The first few laps were, quite honestly, abysmal. We were both slow, scared, and, to be blunt, rubbish.

But as confidence grew, you really could control the thing on the throttle. You really could throw it at corners. But you couldn’t see a sodding thing. With wire mesh for windows, my visor was covered in mud in no time. Here’s a handy tip for you: don’t try to clean your visor with your hand.

Lifting it and risking rocks in my face, I was ready to crack on a bit when Col came past me (we were on a superspecial-style side-by-side stage). I grinned. Now I could show him what it was all about.

Except I didn’t see him again. He was out of there. He’d found some serious speed. Must have been a quicker kart.

Then came the race. And the red mist. Video evidence of what followed will be coming your way on DirtFish very soon…


Tuesday’s other exercise involved a run in Tarmo Silt’s 1970’s Gaz 51 truck. Showing us a picture of this thing flying past the 20-meter board after a jump while still a meter in the air didn’t ease returning nerves. We needn’t have worried. 1960s Soviet V8 technology allied to some trick, contemporary dampers worked wonders and the ride was an absolute dream.

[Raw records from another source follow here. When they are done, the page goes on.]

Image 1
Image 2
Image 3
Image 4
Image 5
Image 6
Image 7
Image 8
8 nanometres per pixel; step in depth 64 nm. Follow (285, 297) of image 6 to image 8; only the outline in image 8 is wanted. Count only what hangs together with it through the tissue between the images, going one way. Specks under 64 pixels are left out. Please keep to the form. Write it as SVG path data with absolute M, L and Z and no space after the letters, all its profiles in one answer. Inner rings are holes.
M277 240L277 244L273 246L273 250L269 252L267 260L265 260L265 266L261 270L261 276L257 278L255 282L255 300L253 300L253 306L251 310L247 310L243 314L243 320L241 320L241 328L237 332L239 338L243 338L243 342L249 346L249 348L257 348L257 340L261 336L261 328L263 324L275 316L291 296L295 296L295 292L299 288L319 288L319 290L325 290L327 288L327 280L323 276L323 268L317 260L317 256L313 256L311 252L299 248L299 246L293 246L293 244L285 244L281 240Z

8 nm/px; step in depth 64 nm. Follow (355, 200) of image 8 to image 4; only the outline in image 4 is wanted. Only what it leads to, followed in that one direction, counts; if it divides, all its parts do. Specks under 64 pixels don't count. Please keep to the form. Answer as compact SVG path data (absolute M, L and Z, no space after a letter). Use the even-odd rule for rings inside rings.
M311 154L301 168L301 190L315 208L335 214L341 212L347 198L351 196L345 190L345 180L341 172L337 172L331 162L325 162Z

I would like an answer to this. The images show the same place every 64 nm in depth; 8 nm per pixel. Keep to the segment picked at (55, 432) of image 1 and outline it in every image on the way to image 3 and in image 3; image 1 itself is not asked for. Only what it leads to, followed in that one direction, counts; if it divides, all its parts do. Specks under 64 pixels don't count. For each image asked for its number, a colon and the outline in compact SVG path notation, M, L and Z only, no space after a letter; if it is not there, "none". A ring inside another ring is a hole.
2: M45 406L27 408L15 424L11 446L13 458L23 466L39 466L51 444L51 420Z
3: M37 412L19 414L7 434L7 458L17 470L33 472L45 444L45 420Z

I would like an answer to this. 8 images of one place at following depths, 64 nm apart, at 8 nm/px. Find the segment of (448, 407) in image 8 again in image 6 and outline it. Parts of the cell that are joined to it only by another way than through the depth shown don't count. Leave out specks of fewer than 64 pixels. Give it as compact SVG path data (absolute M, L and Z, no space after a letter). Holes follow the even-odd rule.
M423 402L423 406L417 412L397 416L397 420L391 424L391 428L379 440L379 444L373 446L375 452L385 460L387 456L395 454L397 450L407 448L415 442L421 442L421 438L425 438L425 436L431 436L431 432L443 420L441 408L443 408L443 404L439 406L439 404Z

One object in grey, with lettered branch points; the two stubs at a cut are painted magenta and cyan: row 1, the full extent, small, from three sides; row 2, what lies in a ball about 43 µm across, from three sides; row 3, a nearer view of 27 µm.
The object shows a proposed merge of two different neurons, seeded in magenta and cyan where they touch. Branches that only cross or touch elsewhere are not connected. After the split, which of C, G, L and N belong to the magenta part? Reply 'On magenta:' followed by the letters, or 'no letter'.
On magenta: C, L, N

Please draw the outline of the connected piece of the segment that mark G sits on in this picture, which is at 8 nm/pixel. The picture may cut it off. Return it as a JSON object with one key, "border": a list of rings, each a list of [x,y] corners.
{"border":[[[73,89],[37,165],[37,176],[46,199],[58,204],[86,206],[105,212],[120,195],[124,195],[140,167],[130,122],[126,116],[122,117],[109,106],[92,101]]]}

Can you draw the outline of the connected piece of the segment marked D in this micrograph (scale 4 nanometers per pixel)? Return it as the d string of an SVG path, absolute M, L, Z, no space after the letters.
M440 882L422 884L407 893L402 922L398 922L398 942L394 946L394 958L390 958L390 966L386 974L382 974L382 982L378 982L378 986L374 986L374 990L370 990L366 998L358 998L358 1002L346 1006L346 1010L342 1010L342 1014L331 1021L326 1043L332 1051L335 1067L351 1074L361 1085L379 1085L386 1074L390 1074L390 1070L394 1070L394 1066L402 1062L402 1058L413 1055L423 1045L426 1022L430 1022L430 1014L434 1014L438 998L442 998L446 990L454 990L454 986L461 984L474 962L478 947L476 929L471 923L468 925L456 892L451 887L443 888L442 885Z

Silt had this Russian monster dancing between the trees with plenty of left foot-braking, kicking the rear into a slide which he held as comfortably as anybody could given the steering rack included four turns lock-to-lock.

As you might be aware, Colin’s not at his most comfortable in the co-driver’s seat, but by the end of his run he and Tarmo were talking seriously about doing an event together.

You read it here first….


Still not done, we were treated to a look at Oleg Gross’s exceptional collection of Russian cars before supper in one of Markko’s favorite restaurants in Tallinn.

What a start to the week. Now, I promise there will be more rally-related stuff coming tomorrow. That won’t be difficult, because tomorrow we’re off to see a man called Tommi to talk about his team.

Relieved the WRC’s back in business? Just a bit.